Research indicates that the community assembly mechanisms often exhibit scale dependence. At smaller spatial scales, physical barriers to microbial dispersal are relatively minimal, making environmental selection and homogeneous dispersal the predominant processes. In contrast, at larger spatial scales, dispersal limitation and ecological drift tend to play more significant roles [46]. Intense homogeneous selection in this study indicates strong, uniform environmental filtering, where similar environmental filters and convergent resource availability shape both bacterial and fungal communities. Key drivers include the dominance of soil physicochemical properties, convergence in microbial interaction networks, and minimal influence of spatial scale and dispersal limitations, collectively resulting in stringent niche-based selection; only well-adapted taxa were able to persist [47,48,49]. Meanwhile, in nutrient-limited environments, microorganisms establish dominant ecological niches through the optimization of metabolic strategies, leading to competitive exclusion effects [50,51]. Certain functional groups (e.g., oligotrophic Verrucomicrobiota) can mitigate the influence of stochastic processes on community assembly by secreting inhibitory metabolites or preferentially utilizing essential resources. Such competitive pressures significantly diminish the random component in community structuring. Overall, the predominance of homogeneous selection indicates the central role of environmental homogenization and functional trait filtering, whereas the relatively low effect size of homogeneous dispersal and other non-dominant processes may be attributed to spatial scale constraints and functional redundancy.

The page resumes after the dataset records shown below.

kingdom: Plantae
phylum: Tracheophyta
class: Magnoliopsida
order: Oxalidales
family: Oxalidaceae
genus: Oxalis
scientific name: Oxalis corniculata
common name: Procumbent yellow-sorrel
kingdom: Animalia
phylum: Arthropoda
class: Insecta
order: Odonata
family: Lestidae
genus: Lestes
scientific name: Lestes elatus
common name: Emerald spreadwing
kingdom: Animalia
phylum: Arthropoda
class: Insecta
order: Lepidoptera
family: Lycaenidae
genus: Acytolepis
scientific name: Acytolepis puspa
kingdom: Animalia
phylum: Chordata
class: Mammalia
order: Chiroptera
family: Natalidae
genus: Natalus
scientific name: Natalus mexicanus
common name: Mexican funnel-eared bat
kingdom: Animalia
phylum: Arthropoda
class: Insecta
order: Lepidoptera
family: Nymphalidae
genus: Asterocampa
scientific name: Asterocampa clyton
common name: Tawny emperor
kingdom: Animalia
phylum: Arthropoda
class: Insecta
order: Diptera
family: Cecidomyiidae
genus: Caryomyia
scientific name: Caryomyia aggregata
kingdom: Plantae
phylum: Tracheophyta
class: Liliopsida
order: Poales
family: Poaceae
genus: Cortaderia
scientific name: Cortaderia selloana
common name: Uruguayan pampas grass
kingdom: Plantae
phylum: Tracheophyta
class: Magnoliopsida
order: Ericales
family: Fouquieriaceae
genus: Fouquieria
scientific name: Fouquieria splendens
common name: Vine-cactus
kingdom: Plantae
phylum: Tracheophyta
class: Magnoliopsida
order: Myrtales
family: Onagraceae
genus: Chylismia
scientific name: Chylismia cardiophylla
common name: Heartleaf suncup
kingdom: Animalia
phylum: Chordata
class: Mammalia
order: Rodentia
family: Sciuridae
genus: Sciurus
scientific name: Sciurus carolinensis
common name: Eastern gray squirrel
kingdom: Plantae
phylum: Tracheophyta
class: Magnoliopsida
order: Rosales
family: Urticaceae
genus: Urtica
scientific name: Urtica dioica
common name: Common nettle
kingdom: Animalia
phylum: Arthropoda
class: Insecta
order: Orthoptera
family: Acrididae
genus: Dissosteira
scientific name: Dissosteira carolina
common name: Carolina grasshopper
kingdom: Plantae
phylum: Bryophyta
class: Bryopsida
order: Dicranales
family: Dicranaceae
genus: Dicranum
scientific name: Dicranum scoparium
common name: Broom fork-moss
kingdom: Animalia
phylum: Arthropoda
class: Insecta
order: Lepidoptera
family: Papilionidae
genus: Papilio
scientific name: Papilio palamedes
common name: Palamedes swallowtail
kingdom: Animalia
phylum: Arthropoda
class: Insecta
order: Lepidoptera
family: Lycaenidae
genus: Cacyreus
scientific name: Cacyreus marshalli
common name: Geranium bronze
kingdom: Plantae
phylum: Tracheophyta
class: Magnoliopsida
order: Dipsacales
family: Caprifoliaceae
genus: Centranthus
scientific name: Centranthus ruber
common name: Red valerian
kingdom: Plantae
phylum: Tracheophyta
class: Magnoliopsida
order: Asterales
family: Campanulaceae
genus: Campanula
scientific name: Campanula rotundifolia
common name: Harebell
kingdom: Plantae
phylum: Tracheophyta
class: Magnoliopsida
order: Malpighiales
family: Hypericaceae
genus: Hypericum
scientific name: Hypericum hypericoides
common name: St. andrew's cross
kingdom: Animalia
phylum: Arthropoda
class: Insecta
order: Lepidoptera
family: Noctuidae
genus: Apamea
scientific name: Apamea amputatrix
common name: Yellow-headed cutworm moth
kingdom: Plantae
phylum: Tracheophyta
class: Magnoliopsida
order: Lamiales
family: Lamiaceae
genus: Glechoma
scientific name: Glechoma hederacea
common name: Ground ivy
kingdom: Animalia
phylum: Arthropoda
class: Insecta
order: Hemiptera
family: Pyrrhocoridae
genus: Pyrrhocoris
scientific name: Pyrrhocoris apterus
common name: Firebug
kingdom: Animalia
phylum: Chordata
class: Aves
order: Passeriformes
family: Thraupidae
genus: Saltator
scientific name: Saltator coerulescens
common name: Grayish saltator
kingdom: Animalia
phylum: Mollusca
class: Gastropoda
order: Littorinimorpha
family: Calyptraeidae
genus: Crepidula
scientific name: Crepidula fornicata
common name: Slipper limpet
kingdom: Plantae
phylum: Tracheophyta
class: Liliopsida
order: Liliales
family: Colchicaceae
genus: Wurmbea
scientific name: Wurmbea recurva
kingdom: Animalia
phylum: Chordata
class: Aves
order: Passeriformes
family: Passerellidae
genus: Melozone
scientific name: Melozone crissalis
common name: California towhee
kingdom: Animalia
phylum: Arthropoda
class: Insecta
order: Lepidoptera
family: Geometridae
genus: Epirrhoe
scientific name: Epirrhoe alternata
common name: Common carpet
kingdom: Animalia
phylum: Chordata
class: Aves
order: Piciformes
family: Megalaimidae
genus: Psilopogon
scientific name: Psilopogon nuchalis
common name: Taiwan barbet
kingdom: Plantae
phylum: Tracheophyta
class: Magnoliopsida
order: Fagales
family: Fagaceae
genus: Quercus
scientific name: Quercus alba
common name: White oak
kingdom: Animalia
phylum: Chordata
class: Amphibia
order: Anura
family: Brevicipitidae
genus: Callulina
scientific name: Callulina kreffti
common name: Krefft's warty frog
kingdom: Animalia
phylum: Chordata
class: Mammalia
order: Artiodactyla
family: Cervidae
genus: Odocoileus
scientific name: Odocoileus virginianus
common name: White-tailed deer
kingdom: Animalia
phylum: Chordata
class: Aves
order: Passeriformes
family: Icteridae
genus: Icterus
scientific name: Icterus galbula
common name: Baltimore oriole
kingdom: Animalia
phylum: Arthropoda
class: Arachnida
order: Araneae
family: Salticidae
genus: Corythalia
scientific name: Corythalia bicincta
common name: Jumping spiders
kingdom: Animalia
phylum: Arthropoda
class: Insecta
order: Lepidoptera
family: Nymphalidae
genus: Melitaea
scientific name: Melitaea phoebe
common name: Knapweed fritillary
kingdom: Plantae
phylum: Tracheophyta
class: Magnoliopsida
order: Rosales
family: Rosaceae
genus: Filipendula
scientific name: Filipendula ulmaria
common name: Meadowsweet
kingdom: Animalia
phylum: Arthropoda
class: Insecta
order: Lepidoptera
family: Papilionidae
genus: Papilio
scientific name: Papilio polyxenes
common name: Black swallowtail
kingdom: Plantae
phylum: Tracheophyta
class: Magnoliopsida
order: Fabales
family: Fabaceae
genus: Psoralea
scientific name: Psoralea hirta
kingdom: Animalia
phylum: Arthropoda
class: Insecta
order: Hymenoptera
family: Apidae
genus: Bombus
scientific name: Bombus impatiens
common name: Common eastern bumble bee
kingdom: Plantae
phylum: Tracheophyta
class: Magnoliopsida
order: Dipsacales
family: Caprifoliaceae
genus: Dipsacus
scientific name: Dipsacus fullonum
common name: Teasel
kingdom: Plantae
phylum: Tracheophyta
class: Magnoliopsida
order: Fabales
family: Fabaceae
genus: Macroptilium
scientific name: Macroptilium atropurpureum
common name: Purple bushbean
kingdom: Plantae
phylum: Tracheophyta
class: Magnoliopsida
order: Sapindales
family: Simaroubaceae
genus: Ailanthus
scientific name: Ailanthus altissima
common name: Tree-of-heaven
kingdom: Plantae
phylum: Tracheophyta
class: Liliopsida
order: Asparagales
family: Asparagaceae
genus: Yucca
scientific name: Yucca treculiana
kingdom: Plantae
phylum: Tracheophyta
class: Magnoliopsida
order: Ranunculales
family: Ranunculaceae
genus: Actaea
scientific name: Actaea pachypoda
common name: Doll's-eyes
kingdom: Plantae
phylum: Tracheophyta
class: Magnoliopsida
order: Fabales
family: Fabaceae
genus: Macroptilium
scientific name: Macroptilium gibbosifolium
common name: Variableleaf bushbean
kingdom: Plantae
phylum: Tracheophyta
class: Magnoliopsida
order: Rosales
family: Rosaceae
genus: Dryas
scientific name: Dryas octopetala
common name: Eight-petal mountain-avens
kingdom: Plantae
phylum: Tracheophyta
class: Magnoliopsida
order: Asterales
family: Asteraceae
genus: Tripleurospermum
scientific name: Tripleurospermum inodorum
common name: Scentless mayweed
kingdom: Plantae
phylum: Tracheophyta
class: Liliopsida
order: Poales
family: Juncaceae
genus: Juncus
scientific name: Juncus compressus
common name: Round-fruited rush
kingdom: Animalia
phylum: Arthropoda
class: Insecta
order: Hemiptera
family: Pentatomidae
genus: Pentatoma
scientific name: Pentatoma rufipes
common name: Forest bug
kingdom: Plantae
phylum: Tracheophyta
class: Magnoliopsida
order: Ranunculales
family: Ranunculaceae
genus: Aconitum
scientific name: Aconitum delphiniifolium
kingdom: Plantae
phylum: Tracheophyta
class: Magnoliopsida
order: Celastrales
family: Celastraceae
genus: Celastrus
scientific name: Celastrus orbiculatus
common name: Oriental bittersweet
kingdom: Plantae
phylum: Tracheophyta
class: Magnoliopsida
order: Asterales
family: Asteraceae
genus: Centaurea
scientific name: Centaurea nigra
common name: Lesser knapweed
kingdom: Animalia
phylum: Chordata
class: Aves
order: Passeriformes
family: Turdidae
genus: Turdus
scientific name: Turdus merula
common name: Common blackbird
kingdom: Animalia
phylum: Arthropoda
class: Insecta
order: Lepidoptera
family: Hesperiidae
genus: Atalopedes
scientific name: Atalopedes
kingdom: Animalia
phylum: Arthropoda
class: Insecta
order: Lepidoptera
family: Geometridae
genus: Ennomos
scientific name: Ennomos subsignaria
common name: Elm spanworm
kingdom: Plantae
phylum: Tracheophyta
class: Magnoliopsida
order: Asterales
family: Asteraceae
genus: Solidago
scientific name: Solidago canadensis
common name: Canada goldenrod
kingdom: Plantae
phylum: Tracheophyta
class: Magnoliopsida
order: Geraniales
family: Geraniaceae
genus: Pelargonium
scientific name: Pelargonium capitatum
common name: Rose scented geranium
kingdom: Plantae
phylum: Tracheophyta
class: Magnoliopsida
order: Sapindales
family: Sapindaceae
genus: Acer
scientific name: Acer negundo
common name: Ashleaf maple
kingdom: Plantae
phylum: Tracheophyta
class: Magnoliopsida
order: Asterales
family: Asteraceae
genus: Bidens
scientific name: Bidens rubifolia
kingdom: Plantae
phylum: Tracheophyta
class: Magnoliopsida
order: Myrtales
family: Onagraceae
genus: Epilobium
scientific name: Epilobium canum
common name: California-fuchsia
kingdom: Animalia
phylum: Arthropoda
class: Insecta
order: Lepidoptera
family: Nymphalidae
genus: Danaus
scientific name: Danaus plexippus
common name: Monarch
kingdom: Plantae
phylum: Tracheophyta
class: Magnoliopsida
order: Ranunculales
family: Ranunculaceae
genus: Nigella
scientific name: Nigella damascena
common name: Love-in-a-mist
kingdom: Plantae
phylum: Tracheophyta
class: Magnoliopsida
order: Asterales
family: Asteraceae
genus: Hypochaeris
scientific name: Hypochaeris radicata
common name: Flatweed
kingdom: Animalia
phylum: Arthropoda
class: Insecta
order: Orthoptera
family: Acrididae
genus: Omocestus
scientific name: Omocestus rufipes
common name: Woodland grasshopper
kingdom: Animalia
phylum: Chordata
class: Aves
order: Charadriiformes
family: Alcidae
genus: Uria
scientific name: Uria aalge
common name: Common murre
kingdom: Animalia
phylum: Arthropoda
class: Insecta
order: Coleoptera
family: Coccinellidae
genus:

While this study provides insights into how the vegetation clearance impacts microbial communities of soils in cold-temperate forests, several limitations should be noted:

(1)

Seasonal sampling bias may affect microorganism abundance patterns, warranting multi-temporal validation;

(2)

Functional inferences lack metagenomic validation; future studies should integrate multi-omics approaches to address these limitations.

5. Conclusions

This study conducted field experiments within the Huzhong National Nature Reserve. By analyzing variations in soil physicochemical properties, including MC, pH, MBC, SOC, DOC, TN, and AN, as well as microbial biomass and community structure at sites exhibiting Sr and Hr, this research elucidated the distinct regulatory mechanisms through which soil respiration differentiation influences microbial community assembly. (1) Following the removal of vegetation, the physical and chemical properties of the soil exhibit a heterogeneous pattern. The biomass of microorganisms that predominantly contribute to Hr declines, accompanied by changes in the relative abundance of specific microbial taxa, including phyla such as Verrucomicrobiota, Ascomycota, and Basidiomycota. (2) The assembly pattern of microbial communities is primarily governed by homogeneous selection, with additional contributions from homogeneous dispersal and stochastic processes. (3) The microbial interaction network within the Hr exhibits high complexity and short path lengths, indicating a greater degree of functional redundancy and resilience in its carbon turnover process. (4) Environmental factors promote community differentiation through a dual mechanism: directly influencing microbial community structure and indirectly modifying soil chemical properties. This drives community differentiation and corresponding differences in respiratory function. This study presents a theoretical framework for understanding the microbial regulatory mechanisms underlying soil carbon sink function in cold-temperate forests and provides a foundation for the precise prediction of soil respiration differentiation effects.